In the summer of 2008, Andrew Simms of the British think-tank the New Economics Foundation launched his doomsday clock at the web address onehundredmonths.org.uk. It had a stark message: ‘We have 100 months to save our climate.’ His point was that the estimate of the greenhouse gas effect of CO2 emissions meant that ‘in just 100 months’ time, if we are lucky, and based on a quite conservative estimate, we could reach a tipping point for the beginnings of runaway climate change’. That was 103 months ago.
Simms’ clock was meant to dramatise the case for positive government action to limit CO2 emissions. It was a campaign backed by the Guardian. For each of the hundred months that followed, the Guardian hosted a blog by Simms.
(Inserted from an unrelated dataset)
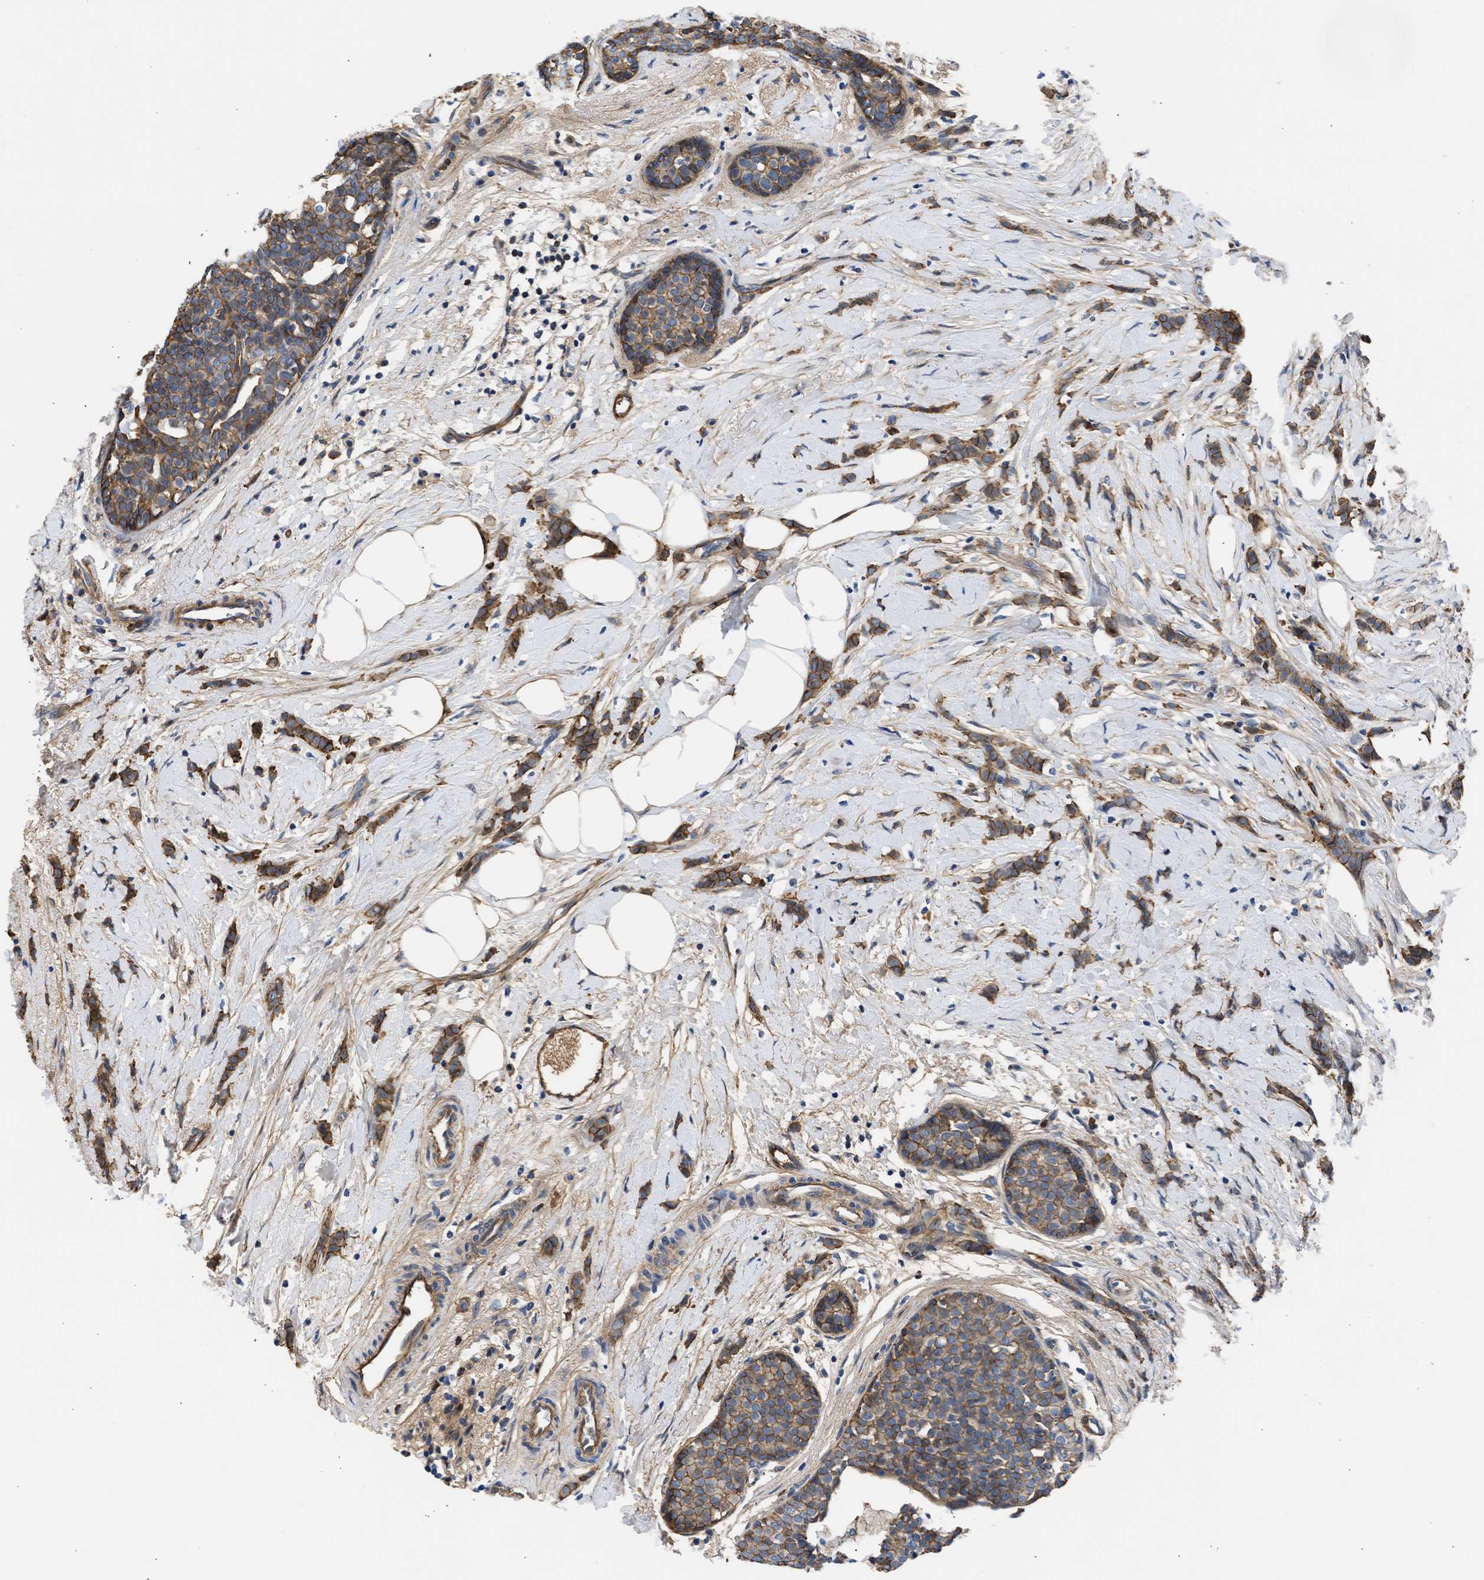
{"staining": {"intensity": "moderate", "quantity": ">75%", "location": "cytoplasmic/membranous"}, "tissue": "breast cancer", "cell_type": "Tumor cells", "image_type": "cancer", "snomed": [{"axis": "morphology", "description": "Lobular carcinoma, in situ"}, {"axis": "morphology", "description": "Lobular carcinoma"}, {"axis": "topography", "description": "Breast"}], "caption": "An image of human lobular carcinoma in situ (breast) stained for a protein displays moderate cytoplasmic/membranous brown staining in tumor cells.", "gene": "MAS1L", "patient": {"sex": "female", "age": 41}}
There he highlighted new initiatives, political campaigns and climate projections, lobbying for action on emissions.
Over these 100 months, world leaders made some agreements on climate change. Others were torn up, or watered down. Most recently the Paris Conference stands poised to agree new measures to limit emissions, but is overshadowed by scepticism from the incoming US president. One thing is for certain. Until now, no promises or agreements have led to an overall reduction in CO2 emissions. Emissions stood at 35.8million kilotons in 2013 — 2.6million more than when Simms started his clock.
All through this time, for all of these 100 months, Simms’ blog kept ticking away. ‘We either do, or we don’t, avert runaway warming’, he wrote in September 2008. The ‘climate clock is still ticking – even speeding up’, he said in November 2008. By Christmas of that year he was warning that ‘an increasing number of voices in the climate-change debate are beginning to express despair’. Some of that despair seemed to be rubbing off on Simms. The ‘time for meaningful action is shrinking just as fewer appear convinced of the need to act’, he said in March 2010. ‘We are now stuck with global warming’, he wrote in January 2011. By May 2013, his blog was warning that the International Monetary Fund’s anticipation of a growing economy could only lead to greater carbon emissions.
The problem with Simms’ climate clock was that the longer it ticked, the less seriously it was taken. One hundred months to save the planet seemed both shocking, and motivating. But as it went on, and on, the impact of the clock became debilitating rather than galvanising.